### What is needed
Once the line with "Place: Chandigarh" is found in the entries below, repeat that line and every one after it exactly, ending at the last.

Items listed in a dataset:
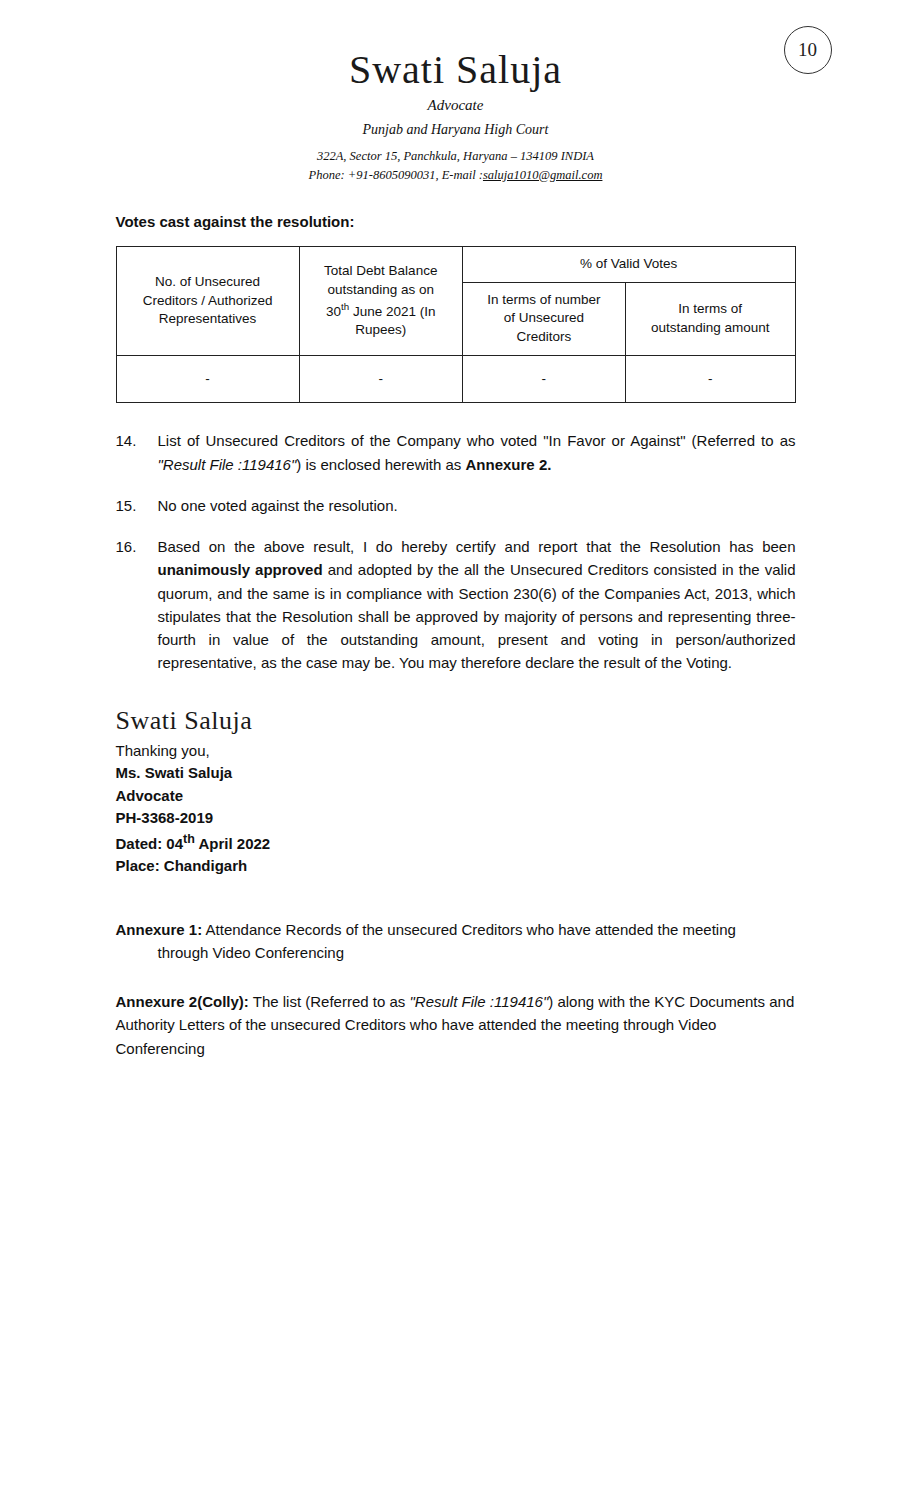10
Swati Saluja
Advocate
Punjab and Haryana High Court
322A, Sector 15, Panchkula, Haryana – 134109 INDIA
Phone: +91-8605090031, E-mail :saluja1010@gmail.com
Votes cast against the resolution:
| No. of Unsecured Creditors / Authorized Representatives | Total Debt Balance outstanding as on 30 th June 2021 (In Rupees) | % of Valid Votes |
| --- | --- | --- |
| In terms of number of Unsecured Creditors | In terms of outstanding amount |
| - | - | - | - |
List of Unsecured Creditors of the Company who voted "In Favor or Against" (Referred to as "Result File :119416") is enclosed herewith as Annexure 2.
No one voted against the resolution.
Based on the above result, I do hereby certify and report that the Resolution has been unanimously approved and adopted by the all the Unsecured Creditors consisted in the valid quorum, and the same is in compliance with Section 230(6) of the Companies Act, 2013, which stipulates that the Resolution shall be approved by majority of persons and representing three-fourth in value of the outstanding amount, present and voting in person/authorized representative, as the case may be. You may therefore declare the result of the Voting.
Swati Saluja
Thanking you,
Ms. Swati Saluja
Advocate
PH-3368-2019
Dated: 04th April 2022
Place: Chandigarh
Annexure 1: Attendance Records of the unsecured Creditors who have attended the meeting through Video Conferencing
Annexure 2(Colly): The list (Referred to as "Result File :119416") along with the KYC Documents and Authority Letters of the unsecured Creditors who have attended the meeting through Video Conferencing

### Answer
Place: Chandigarh
Annexure 1: Attendance Records of the unsecured Creditors who have attended the meeting through Video Conferencing
Annexure 2(Colly): The list (Referred to as "Result File :119416") along with the KYC Documents and Authority Letters of the unsecured Creditors who have attended the meeting through Video Conferencing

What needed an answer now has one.